# [Task goal]
Only a number is wanted: how many lines in the listing contain the word "լեզվով"?

════════

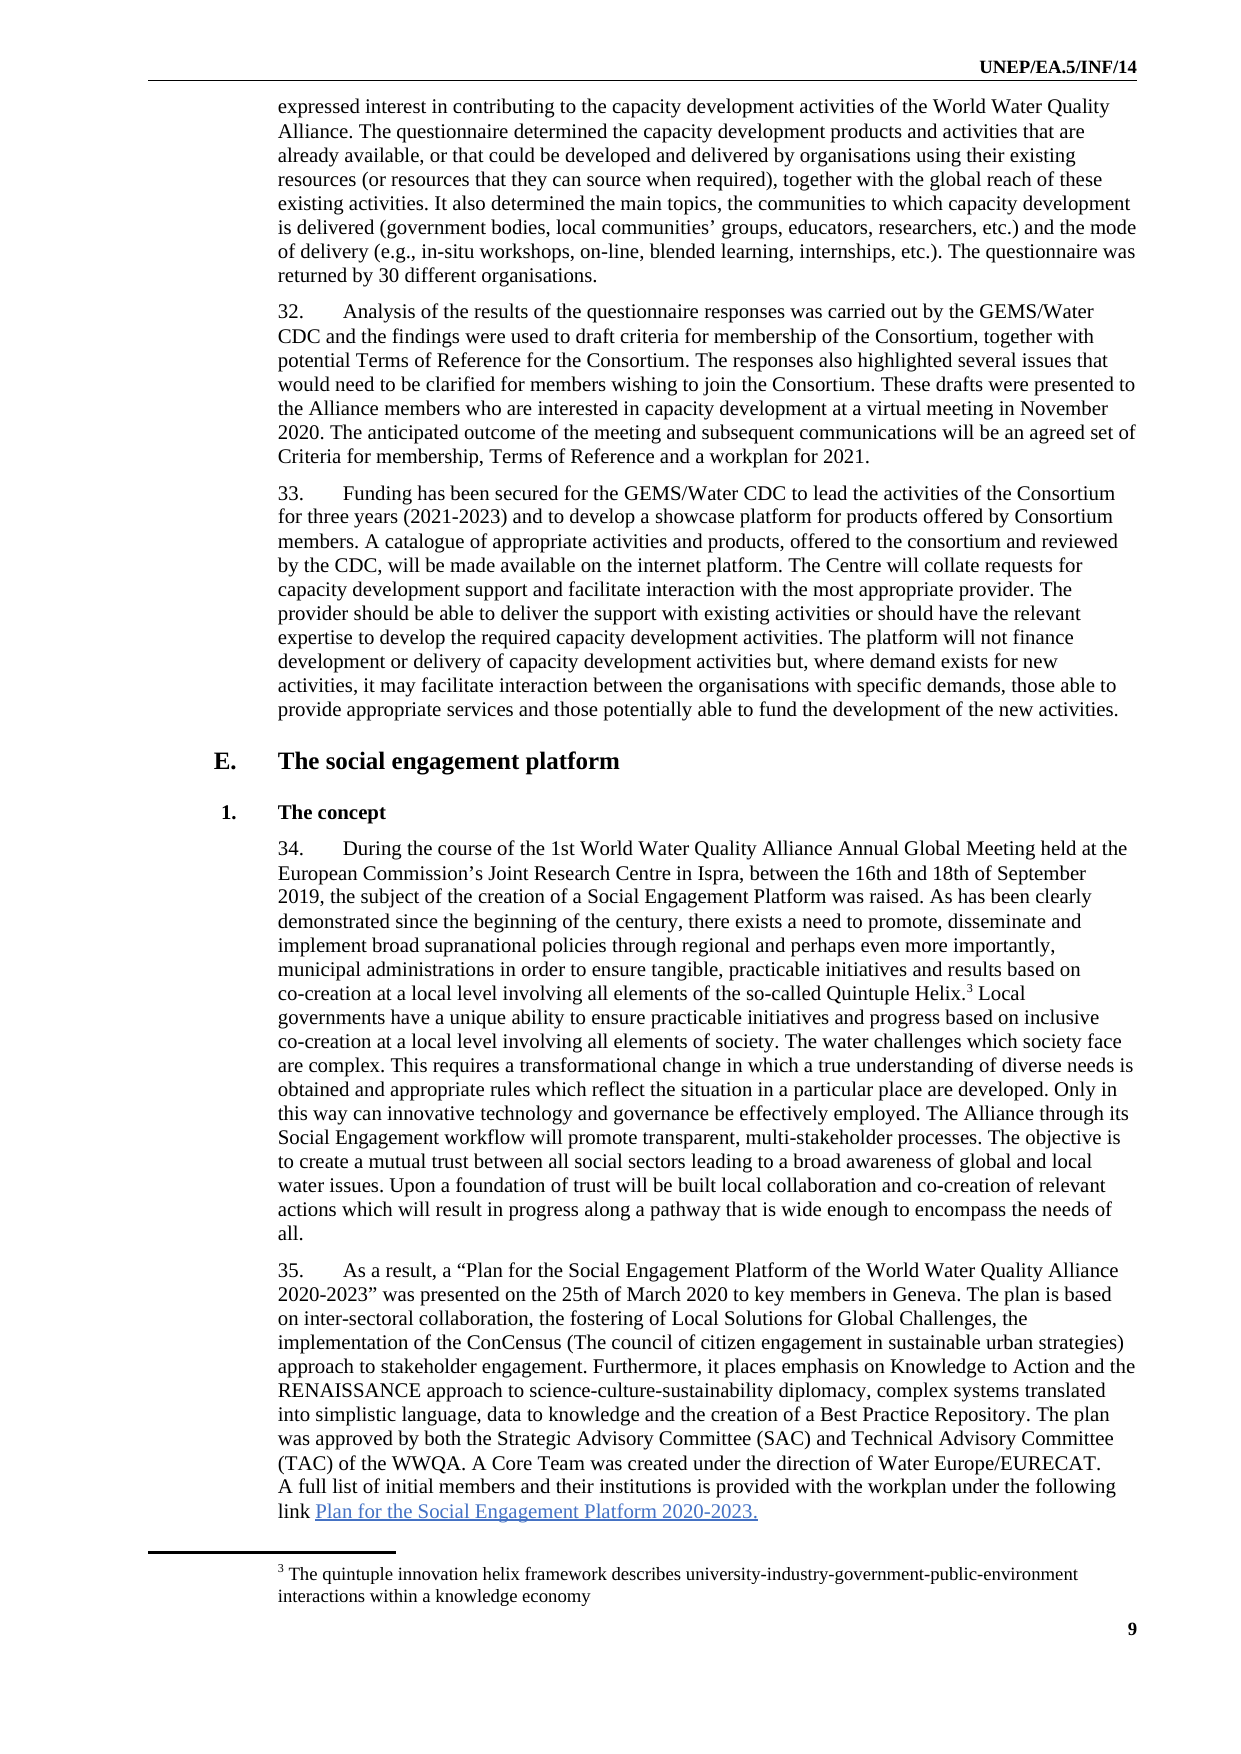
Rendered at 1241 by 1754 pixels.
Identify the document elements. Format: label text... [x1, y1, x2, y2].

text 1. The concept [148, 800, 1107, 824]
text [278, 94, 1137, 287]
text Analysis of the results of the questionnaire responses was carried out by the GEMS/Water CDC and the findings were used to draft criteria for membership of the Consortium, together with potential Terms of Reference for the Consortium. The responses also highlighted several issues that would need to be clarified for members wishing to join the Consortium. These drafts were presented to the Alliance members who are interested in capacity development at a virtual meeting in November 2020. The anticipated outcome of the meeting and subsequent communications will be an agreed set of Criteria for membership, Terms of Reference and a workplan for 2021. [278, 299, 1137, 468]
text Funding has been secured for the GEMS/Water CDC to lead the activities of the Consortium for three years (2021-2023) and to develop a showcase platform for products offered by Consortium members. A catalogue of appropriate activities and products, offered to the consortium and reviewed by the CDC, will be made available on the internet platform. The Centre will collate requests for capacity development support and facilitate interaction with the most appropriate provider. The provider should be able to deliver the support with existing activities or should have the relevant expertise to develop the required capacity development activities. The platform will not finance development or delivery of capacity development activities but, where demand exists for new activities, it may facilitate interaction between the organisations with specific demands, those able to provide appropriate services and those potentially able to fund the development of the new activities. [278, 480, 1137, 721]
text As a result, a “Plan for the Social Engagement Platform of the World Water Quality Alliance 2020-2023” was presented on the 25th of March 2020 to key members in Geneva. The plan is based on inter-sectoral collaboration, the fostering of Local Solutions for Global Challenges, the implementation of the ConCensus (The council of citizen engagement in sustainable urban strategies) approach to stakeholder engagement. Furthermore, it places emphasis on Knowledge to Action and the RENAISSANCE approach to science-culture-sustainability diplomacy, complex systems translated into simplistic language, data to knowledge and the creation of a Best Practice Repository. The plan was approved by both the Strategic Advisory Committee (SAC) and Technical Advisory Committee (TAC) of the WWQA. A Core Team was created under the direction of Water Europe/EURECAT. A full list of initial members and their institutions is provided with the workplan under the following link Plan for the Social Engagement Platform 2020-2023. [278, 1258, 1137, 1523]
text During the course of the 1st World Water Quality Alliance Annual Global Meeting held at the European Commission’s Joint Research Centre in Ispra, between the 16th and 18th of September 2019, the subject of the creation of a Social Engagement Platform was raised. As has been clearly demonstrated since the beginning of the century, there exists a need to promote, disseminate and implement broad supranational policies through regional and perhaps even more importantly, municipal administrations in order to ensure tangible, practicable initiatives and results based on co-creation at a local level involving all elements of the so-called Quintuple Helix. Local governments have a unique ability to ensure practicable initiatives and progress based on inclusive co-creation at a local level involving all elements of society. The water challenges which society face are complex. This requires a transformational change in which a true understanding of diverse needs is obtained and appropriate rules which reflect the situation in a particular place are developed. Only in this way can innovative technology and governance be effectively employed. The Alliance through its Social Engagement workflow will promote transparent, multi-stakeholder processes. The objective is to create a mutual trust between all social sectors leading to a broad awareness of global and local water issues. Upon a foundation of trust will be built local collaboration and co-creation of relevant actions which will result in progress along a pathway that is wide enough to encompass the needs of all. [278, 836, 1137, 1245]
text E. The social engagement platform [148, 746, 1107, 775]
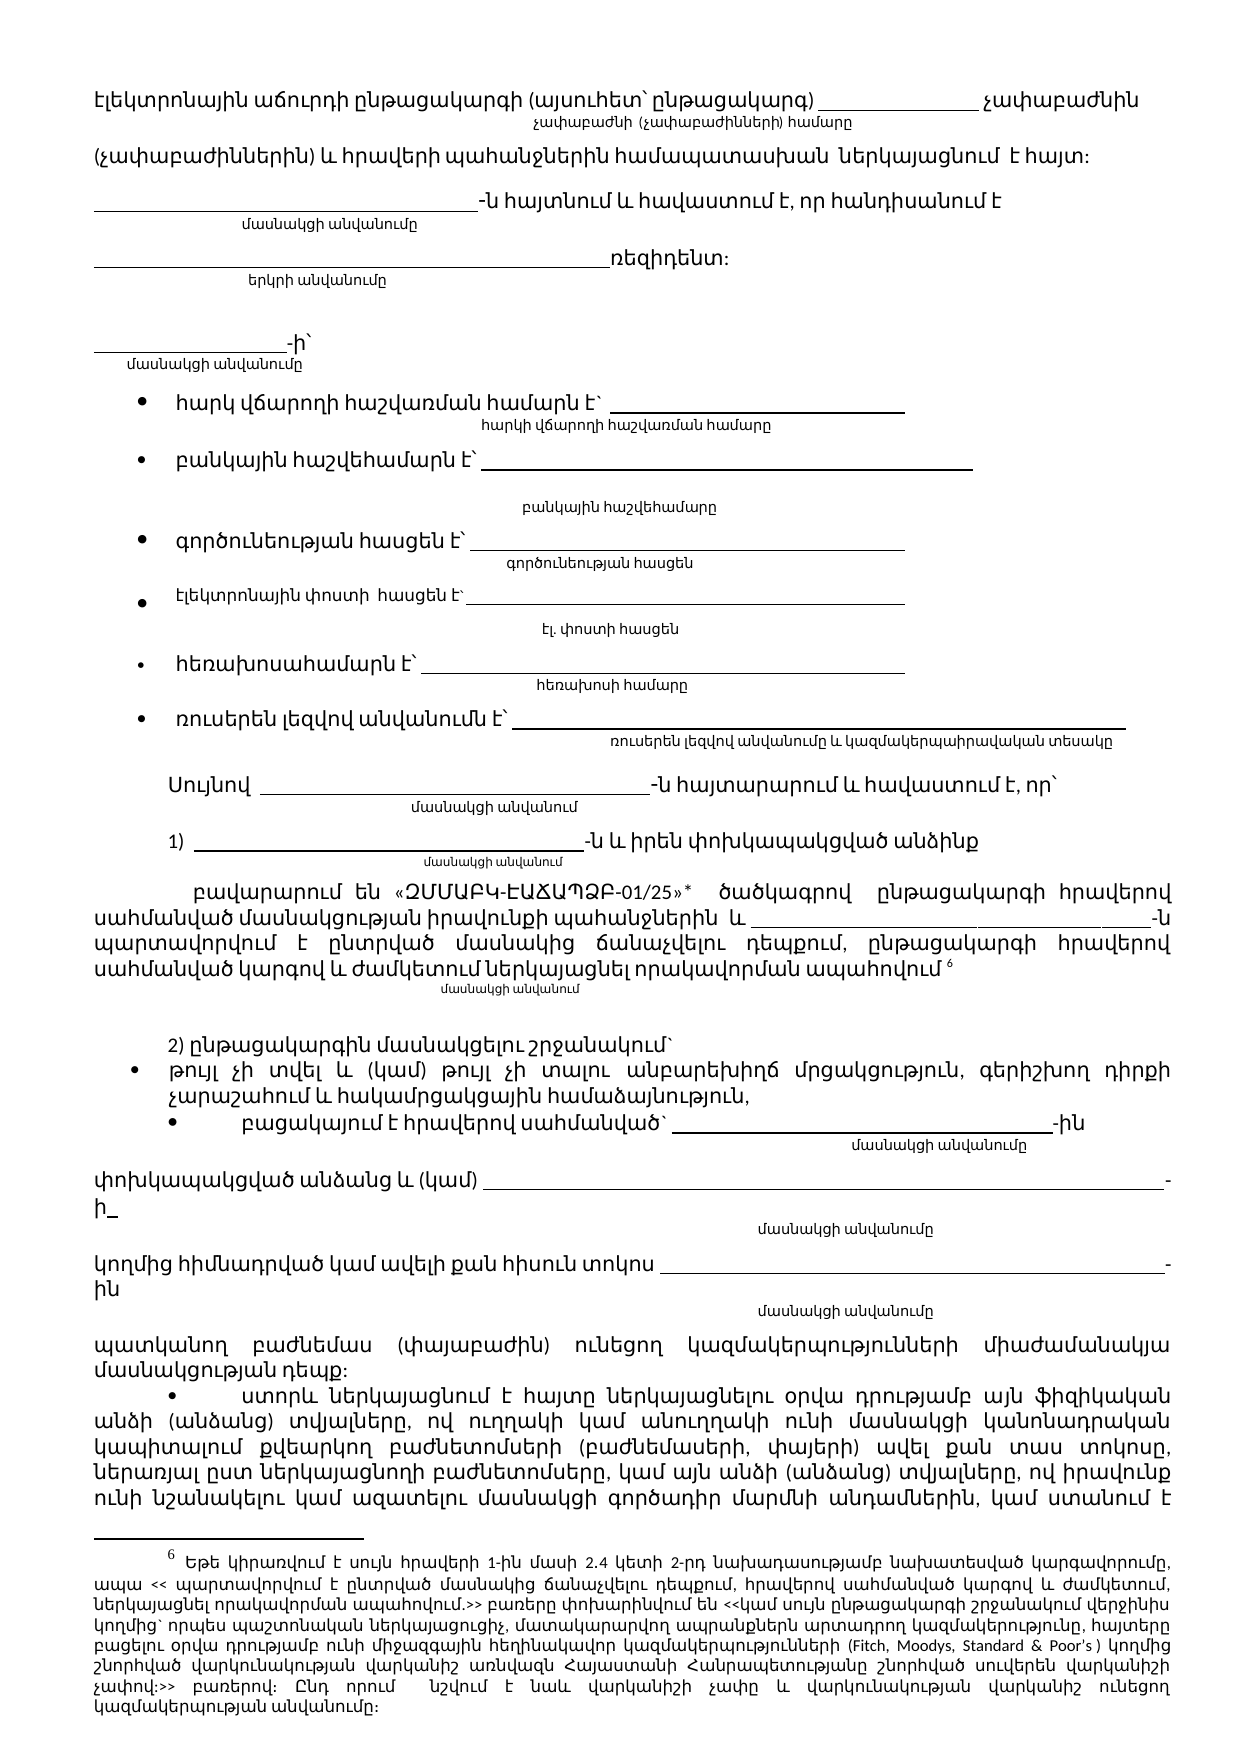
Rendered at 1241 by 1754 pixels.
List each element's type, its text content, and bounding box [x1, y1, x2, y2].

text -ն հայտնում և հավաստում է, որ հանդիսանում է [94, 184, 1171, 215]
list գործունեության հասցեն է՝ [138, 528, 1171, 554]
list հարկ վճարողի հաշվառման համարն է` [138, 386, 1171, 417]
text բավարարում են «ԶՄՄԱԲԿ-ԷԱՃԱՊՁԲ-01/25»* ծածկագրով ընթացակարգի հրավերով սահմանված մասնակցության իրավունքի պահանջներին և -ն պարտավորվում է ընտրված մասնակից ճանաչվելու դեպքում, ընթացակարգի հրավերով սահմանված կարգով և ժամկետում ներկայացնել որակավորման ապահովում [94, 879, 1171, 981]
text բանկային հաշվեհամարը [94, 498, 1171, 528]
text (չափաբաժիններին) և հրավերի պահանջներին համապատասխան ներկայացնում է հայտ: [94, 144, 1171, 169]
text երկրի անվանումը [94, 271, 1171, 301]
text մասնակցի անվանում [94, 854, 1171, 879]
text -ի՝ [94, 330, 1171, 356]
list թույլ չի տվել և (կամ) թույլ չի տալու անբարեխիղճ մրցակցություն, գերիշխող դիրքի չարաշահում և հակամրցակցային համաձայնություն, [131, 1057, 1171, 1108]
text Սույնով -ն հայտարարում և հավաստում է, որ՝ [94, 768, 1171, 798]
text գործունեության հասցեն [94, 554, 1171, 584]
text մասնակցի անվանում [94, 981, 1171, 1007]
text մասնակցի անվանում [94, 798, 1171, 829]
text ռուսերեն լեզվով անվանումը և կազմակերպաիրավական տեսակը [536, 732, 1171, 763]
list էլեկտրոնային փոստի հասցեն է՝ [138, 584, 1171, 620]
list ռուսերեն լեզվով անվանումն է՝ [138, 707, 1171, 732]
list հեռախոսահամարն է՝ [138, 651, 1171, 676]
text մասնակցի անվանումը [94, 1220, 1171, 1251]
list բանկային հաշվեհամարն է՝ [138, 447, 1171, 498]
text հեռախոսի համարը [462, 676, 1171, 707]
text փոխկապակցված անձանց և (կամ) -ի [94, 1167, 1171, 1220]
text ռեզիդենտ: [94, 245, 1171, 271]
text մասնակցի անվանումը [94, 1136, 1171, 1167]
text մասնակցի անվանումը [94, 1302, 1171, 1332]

════════

# [Reply]
2